▶ _SOURCE PASSAGE_
- - - -
Re: [PATCH] iommu: Fix def_domain_type interaction with untrusted devices

From: Robin Murphy
Date: Tue Apr 23 2024 - 07:27:14 EST


On 16/04/2024 4:29 pm, Jason Gunthorpe wrote:
On Tue, Apr 16, 2024 at 02:00:43PM +0100, Robin Murphy wrote:
Previously, an untrusted device forcing IOMMU_DOMAIN_DMA always took
precedence over whatever a driver's def_domain_type may have wanted to
say. This was intentionally handled in core code since 3 years prior,
to avoid drivers poking at the details of what is essentially a policy
between the PCI core and the IOMMU core. Now, though, we go to the
length of evaluating both constraints to check for any conflict, and if
so throw our toys out of the pram and refuse to handle the device at
all. Regardless of any intent, in practice this leaves the device, and
potentially the rest of its group or even the whole IOMMU, in a largely
undetermined state, which at worst may render the whole system
unusable.

For systems supporting untrusted device security the translation must
be BLOCKED at this point.

So why is that not enforced then? Simply hoping that calling ops->release_device() or returning an error from iommu_device_register() might do the right thing is no guarantee. Furthermore I'm pretty sure we're still letting an untrusted device be hotplugged into an existing group without any checks at all.
- - - -
▶ _WORK TO COMPLETE_
- A) Answer these about the patch email:
(i) Who sent the message, and on what date?
(ii) Where was an untrusted device forcing IOMMU_DOMAIN_DMA intentionally handled?
(iii) For systems supporting untrusted device security, what must the translation be at this point?
- B) Copy the patch email word for word, from "So why is that" up to and including "checks at all.".
None of the data is needed here.

▶ _ENTRIES SHOWN_
- - - -
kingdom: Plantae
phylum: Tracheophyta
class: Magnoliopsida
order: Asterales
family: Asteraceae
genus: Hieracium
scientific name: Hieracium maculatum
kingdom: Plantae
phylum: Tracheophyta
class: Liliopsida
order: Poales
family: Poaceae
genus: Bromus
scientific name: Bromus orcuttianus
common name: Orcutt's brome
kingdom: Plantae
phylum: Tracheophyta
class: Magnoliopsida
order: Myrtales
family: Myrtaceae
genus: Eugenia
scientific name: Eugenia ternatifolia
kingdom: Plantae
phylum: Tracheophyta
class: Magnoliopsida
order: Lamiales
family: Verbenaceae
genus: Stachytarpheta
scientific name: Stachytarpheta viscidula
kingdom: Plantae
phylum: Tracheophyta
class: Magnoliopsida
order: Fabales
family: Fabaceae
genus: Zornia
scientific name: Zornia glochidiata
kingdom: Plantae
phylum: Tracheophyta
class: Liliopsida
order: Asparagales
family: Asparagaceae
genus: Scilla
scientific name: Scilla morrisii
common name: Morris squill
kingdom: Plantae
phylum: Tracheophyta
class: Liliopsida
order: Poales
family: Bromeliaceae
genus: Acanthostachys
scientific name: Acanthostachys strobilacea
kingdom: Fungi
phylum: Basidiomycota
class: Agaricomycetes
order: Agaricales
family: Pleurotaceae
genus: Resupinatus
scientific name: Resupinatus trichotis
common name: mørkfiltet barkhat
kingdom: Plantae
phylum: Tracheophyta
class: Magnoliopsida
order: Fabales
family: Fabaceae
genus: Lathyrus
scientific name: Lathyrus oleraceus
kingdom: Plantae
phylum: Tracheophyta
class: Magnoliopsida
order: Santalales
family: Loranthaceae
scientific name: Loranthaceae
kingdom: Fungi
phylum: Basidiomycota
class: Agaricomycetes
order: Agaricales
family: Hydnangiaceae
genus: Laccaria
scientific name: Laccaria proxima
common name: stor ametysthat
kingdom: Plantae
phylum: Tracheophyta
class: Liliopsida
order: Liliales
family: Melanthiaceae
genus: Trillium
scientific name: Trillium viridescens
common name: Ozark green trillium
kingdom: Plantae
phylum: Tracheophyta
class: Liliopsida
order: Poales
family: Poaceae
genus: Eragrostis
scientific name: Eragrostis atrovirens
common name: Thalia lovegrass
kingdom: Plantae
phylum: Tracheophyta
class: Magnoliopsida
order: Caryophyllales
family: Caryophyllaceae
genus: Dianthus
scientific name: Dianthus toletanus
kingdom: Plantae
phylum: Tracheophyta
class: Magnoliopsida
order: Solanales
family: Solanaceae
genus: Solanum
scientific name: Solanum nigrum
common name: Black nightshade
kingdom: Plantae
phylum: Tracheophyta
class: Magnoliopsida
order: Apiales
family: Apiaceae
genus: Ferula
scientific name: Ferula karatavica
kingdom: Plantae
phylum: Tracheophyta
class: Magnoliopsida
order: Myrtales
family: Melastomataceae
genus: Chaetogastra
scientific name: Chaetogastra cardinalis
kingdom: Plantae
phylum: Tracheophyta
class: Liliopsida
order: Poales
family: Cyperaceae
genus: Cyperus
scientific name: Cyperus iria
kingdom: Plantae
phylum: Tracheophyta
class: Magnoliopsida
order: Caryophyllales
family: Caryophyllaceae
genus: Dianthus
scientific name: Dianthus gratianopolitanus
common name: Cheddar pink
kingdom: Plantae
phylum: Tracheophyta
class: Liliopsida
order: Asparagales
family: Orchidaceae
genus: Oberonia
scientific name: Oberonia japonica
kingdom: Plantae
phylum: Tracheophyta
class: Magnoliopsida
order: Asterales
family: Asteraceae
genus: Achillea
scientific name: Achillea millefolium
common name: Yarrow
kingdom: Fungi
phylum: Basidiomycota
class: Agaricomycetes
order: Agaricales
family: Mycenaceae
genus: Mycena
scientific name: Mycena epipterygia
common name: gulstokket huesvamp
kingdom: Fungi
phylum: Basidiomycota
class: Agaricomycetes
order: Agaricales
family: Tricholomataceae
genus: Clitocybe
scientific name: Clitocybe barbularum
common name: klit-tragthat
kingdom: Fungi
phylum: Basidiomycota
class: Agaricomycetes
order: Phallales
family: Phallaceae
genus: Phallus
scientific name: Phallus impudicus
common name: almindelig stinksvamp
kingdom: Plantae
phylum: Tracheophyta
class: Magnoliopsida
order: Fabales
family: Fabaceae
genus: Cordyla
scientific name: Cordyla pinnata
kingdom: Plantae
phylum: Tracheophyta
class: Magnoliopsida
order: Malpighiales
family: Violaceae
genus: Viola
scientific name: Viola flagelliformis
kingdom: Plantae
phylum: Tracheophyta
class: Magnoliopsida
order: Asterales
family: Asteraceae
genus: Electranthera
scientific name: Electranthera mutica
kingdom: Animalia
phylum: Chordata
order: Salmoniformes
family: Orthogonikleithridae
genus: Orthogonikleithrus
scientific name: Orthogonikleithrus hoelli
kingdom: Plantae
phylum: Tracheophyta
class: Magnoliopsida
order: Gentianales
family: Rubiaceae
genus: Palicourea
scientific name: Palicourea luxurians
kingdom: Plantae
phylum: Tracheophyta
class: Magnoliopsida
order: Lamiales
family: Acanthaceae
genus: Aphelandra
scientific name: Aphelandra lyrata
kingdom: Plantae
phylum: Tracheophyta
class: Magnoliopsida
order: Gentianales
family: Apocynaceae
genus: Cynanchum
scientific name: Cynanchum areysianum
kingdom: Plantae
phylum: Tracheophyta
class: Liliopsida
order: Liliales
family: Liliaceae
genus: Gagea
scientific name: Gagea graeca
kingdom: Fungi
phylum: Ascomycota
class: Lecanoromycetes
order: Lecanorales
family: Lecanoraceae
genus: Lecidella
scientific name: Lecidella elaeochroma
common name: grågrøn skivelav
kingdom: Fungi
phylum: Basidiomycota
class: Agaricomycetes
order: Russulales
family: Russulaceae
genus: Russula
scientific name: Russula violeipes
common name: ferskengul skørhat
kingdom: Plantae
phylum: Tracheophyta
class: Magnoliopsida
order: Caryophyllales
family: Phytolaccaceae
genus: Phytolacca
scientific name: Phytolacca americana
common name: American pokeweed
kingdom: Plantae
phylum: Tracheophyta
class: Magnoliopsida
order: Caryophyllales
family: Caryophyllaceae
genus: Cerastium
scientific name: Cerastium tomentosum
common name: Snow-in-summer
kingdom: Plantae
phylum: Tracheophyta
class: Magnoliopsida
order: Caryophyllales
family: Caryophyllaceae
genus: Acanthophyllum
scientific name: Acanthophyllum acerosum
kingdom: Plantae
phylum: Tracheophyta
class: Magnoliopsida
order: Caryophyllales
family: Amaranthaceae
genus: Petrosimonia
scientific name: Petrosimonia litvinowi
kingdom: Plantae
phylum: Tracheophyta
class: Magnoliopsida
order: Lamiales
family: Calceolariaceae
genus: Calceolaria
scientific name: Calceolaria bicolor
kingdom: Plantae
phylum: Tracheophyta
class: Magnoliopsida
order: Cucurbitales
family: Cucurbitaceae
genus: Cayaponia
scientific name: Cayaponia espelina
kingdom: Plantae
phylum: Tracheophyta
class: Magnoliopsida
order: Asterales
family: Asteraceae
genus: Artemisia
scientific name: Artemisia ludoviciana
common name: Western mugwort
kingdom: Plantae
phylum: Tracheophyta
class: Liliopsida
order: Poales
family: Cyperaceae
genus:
- - - -
▶ _RESULTS OF THE TASKS_
- A)
(i) Robin Murphy, on Tue Apr 23 2024.
(ii) In core code.
(iii) BLOCKED.

- B)
So why is that not enforced then? Simply hoping that calling ops->release_device() or returning an error from iommu_device_register() might do the right thing is no guarantee. Furthermore I'm pretty sure we're still letting an untrusted device be hotplugged into an existing group without any checks at all.